Hello Commerce Kitchen, I hope you enjoy what I've put together. My general approach was to try and maintain a database as a cache filled with the top 25 box office results from the previous weekend. With a cache of the 25 movies I had all the data I needed for every view in the app.
I wanted to minimize the number of calls to the RottenTomatoes API, in the interest of speed, and keeping below the request limits. The app uses its local database for up to 60 minutes before purging and refreshing with data from the API.
The 60 minute setting is changeable in constants.yml, along with the API url, API key, and number of movies to store.

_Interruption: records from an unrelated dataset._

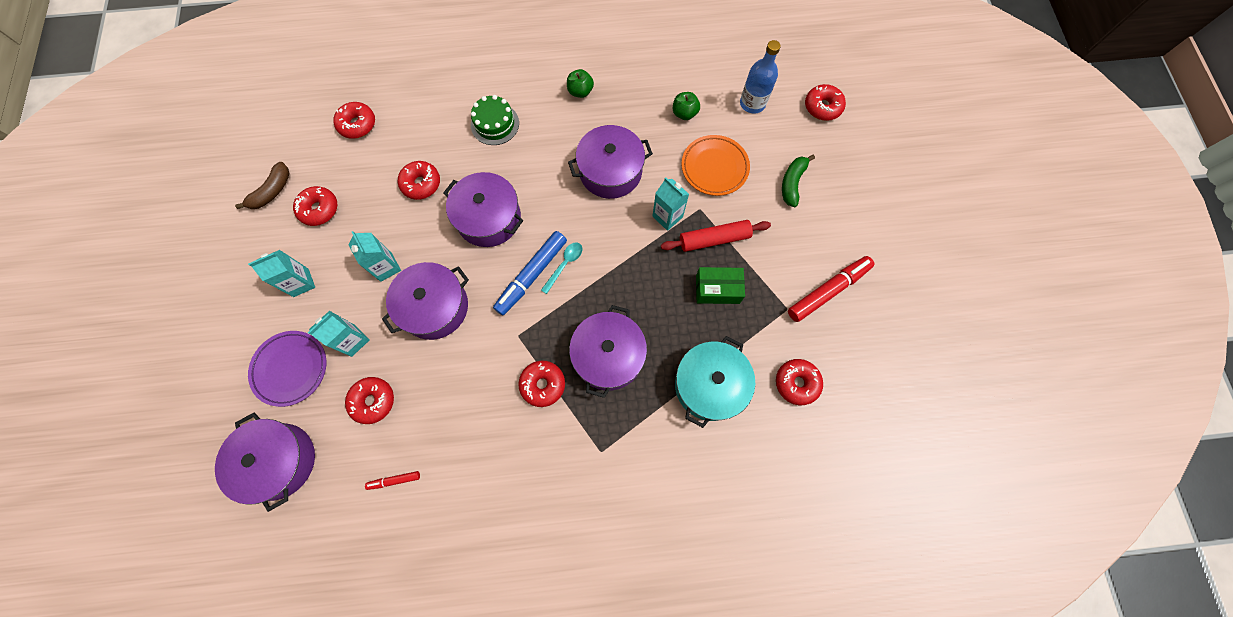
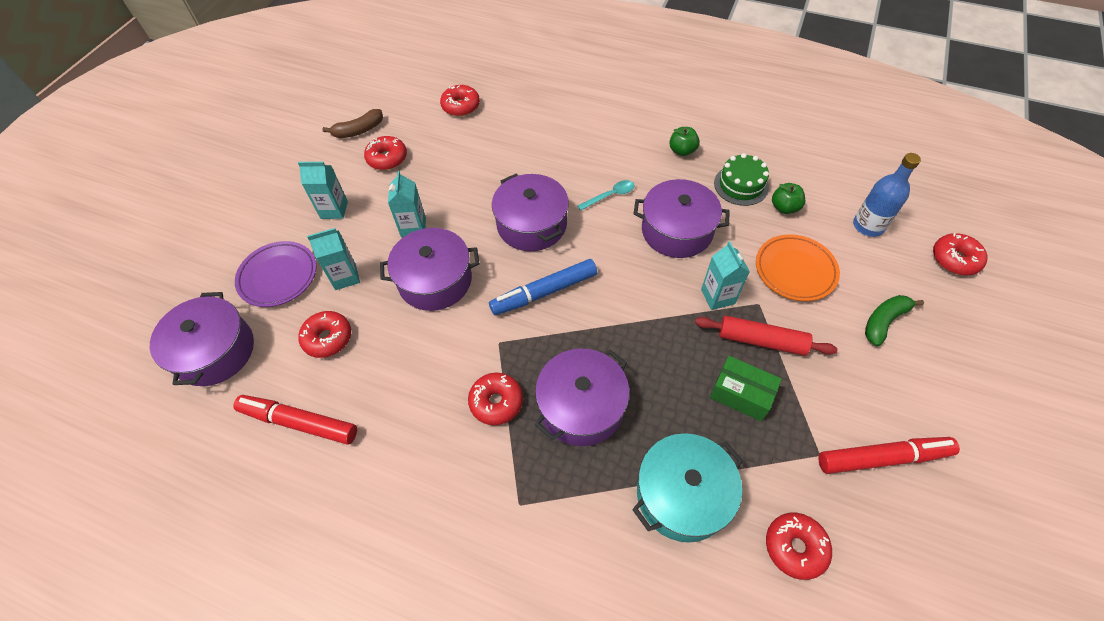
camera: 30 degrees right, 15 degrees down
(394, 480) = (299, 422): red marker -> red marker, size x2.12
(421, 184) = (487, 172): red donut -> none
(495, 124) = (583, 148): green cake -> green cake (741, 185)
(564, 265) = (583, 297): turquoise spoon -> turquoise spoon (610, 196)

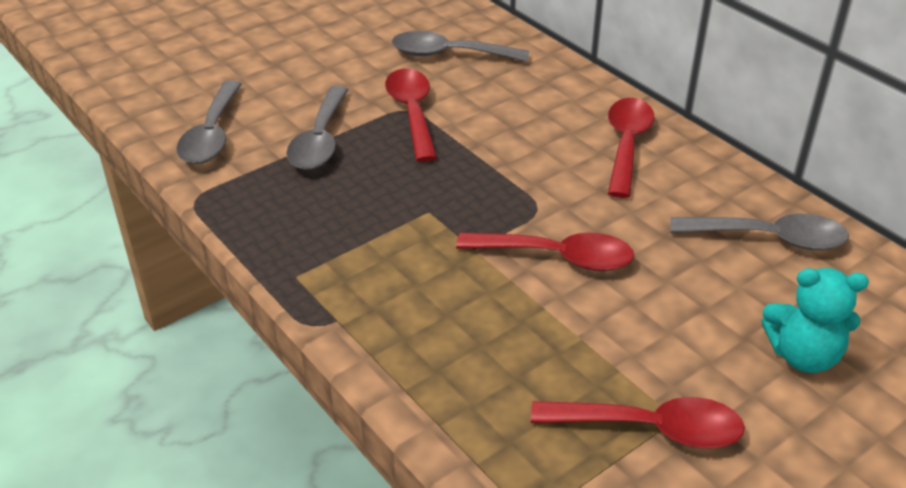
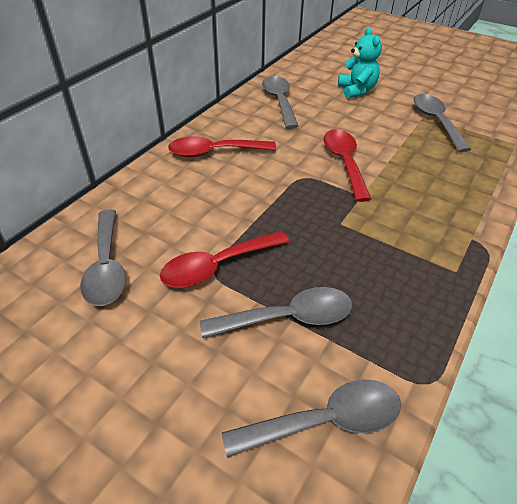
camera: 110 degrees left, 5 degrees up
(651, 428) = (436, 121): red spoon -> grey spoon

I used a pretty minimal UI, following the basic parameters of what you gave me, changing only where I felt it necessary. I followed the Rotten Tomatoes Style Guide, for colors, icon sizes, link backs and typeface, which I believe covers their requirements.
Obviously feel free to send me questions. Thanks again!
$ bundle install
Modify database.yml (if needed) for your dev environment, then run:
$ rake db:create
$ rake db:migrate
$ rake db:test:prepare
(once)
### Start the web server
```$ rails s```
## Rake Tasks
### Manual force of movie database refresh
```$ rake movies:refresh```
### Purge of movie cache and API call log
```$ rake movies:destroy_all```
## Logging
I'm writing events within the app to the standard logs. Most of the events are around the refresh of the database which can be viewed without the other standard logging with:
```$ grep "Database Refresh" ./log/development.log```
The calls to the API are logged in the api_calls table in the database.
## Improvements
* I didn't spend much time on speed of tests, I'm sure there are more efficient ways of building up and tearing down. The suite runs plenty fast, so I didn't optimize.
* Generally a call to an external api should be extracted to an adapter pattern. That seemed like overkill for this project, but if there was any chance that the movie api would change from Rotten Tomatoes to something else, that would be a nice enhancement.
* In addition, API calls should be from a background queue such as Sidekiq. Again, I felt this was overkill for a test project, especially given that I'm only making the API call once per hour by default.
* I simply used WEBrick, which obviously isn't appropriate for production, but I felt was appropriate for a test project.